**WHAT THIS EXERCISE ASKS:**
A) Rewrite the paragraph of the Fake News Challenge text that begins "Detecting fake, inaccurate, and/or misleading news" as a short bulleted list that keeps its main facts.
B) Continue the Fake News Challenge text, picking up after its final sentence.

CDS Insights - Fake News Challenge (FNC-1)

James Chen, Max Chen, Shalin Mehta, Brandon Truong, Danny Yang

1. Introduction


Detecting fake, inaccurate, and/or misleading news poses a huge challenge in today’s society. There are far too many articles and blog posts published for human screeners to review. Furthermore, not everyone agrees on the definition of fake news, making it an even more difficult task to approach. One way to help human screeners use their time more efficiently is to build machine learning models that can flag articles which are more likely to be misleading and therefore, have a higher probability of reporting “fake news”.

More specifically, the problem presented in the Fake News Challenge is to determine the relevance and stance of a news article in relation to a specific article headline. The results of this project can be used to aid human screeners by flagging articles that disagree with known trustworthy and unbiased news sources.

**DATA PROVIDED:**
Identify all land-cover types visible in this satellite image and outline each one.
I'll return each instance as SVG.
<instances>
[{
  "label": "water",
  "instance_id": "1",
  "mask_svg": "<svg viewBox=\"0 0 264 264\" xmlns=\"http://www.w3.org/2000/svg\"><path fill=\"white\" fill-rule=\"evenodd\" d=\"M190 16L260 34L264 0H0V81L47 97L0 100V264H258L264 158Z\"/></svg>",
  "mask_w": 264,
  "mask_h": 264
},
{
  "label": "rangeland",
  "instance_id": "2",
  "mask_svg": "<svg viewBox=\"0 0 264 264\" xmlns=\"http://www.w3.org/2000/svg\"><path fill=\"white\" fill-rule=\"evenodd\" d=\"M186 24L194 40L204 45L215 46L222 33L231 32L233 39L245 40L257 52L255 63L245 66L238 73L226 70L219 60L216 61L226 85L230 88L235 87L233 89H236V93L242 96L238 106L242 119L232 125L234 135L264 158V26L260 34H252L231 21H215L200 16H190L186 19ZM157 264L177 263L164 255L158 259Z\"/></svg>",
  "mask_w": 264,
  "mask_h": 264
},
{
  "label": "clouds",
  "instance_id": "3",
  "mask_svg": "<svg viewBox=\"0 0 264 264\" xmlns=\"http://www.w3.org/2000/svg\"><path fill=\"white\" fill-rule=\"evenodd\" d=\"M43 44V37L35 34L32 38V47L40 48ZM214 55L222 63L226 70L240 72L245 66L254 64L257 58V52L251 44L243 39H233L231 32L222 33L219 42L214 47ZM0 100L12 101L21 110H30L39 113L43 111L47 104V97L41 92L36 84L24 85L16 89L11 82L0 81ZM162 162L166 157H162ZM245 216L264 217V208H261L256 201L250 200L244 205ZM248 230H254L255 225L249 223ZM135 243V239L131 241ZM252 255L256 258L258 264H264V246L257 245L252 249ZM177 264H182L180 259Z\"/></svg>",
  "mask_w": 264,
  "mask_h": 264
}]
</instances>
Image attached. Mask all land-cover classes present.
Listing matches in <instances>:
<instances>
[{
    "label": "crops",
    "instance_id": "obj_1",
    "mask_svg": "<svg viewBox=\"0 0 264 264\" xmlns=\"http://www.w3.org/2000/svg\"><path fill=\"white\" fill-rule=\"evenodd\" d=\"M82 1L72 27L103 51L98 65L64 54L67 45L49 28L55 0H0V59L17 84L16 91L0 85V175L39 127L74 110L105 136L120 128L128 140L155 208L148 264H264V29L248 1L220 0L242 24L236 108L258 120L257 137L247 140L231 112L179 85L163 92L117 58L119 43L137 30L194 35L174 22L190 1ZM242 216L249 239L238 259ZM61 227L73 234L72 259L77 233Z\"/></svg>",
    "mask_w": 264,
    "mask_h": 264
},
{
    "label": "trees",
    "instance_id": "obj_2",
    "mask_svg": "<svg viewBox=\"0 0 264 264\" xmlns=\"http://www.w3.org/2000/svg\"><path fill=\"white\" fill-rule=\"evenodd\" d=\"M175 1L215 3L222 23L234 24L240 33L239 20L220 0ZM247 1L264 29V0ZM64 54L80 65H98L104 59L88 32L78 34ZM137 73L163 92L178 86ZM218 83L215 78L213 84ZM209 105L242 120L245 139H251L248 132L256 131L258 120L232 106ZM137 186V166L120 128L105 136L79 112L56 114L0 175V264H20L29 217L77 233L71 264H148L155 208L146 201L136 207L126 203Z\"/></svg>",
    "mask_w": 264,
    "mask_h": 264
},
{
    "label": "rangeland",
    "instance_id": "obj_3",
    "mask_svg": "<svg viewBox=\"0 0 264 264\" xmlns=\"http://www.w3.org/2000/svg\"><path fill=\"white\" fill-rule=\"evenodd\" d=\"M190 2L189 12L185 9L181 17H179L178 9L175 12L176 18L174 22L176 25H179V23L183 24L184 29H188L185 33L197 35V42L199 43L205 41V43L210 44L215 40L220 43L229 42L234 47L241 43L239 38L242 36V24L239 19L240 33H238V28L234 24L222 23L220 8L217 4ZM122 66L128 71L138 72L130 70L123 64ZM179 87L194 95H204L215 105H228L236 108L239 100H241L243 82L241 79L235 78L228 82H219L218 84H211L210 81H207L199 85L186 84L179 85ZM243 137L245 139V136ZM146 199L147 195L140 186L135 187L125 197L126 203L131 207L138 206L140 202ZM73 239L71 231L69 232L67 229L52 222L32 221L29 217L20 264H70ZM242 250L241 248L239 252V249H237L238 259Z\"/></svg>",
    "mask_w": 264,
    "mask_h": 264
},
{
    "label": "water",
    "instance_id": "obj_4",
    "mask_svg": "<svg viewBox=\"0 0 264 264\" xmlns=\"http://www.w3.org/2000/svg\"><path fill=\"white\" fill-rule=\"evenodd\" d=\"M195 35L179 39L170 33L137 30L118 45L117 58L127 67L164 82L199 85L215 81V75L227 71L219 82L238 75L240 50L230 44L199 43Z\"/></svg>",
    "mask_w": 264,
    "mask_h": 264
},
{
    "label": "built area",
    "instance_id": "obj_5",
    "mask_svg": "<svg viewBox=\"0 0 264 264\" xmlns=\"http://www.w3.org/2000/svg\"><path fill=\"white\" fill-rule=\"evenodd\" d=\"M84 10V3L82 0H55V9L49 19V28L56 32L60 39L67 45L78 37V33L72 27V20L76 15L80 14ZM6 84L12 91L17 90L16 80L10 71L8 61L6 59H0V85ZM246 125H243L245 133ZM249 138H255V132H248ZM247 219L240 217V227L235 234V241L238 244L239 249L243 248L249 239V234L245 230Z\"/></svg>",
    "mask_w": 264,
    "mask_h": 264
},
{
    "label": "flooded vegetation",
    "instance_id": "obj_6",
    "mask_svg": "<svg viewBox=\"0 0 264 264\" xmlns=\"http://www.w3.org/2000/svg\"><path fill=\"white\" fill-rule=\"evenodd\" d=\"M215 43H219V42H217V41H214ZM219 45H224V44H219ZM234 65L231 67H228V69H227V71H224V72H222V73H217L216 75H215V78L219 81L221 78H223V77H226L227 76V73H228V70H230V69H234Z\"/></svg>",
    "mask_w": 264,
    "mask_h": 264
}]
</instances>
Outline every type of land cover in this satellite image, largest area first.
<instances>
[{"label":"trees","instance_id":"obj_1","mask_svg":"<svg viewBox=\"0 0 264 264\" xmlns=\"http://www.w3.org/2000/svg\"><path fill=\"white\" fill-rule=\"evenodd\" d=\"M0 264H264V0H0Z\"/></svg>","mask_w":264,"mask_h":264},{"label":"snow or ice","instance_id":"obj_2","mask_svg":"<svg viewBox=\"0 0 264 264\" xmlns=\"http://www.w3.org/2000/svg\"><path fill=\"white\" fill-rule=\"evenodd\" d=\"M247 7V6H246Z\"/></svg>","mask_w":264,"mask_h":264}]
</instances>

**OUTPUTS BY TASK:**
A)
- Detecting fake, inaccurate, or misleading news is a huge challenge today.
- Too many articles and blog posts are published for human screeners to review them all.
- People disagree on what fake news is, which makes the task even harder.
- Machine learning models can help screeners use their time better by flagging articles more likely to be misleading, and so more likely to report fake news.

B)
More details on the FNC-1 can be found at: http://fakenewschallenge.org

2. Project Overview


The overall task is to classify a news article headline and body pair into one of four categories: unrelated, agree, disagree, or discuss.

We decided to split this problem into two parts — a relevance detection task and a stance detection task — and train different models for each task, with our final prediction derived from the output of both models. Most submissions to the competition trained a single classifier for both relevance and stance, so we hoped to achieve better results by training more specialized models for each task.

2.1 Relevance Detection

The relevance detection task is a binary classification problem to decide if a given headline and body pair are correlated or similar in content (i.e. they are about the same topic). We ended up obtaining good results by using simpler models trained on features derived from bag-of-words and dependency trees. To aid in this task, we made a custom implementation of decision trees using the C4.5 algorithm to use as a comparison against CART trees, and created a tool to visualize the trained random forests.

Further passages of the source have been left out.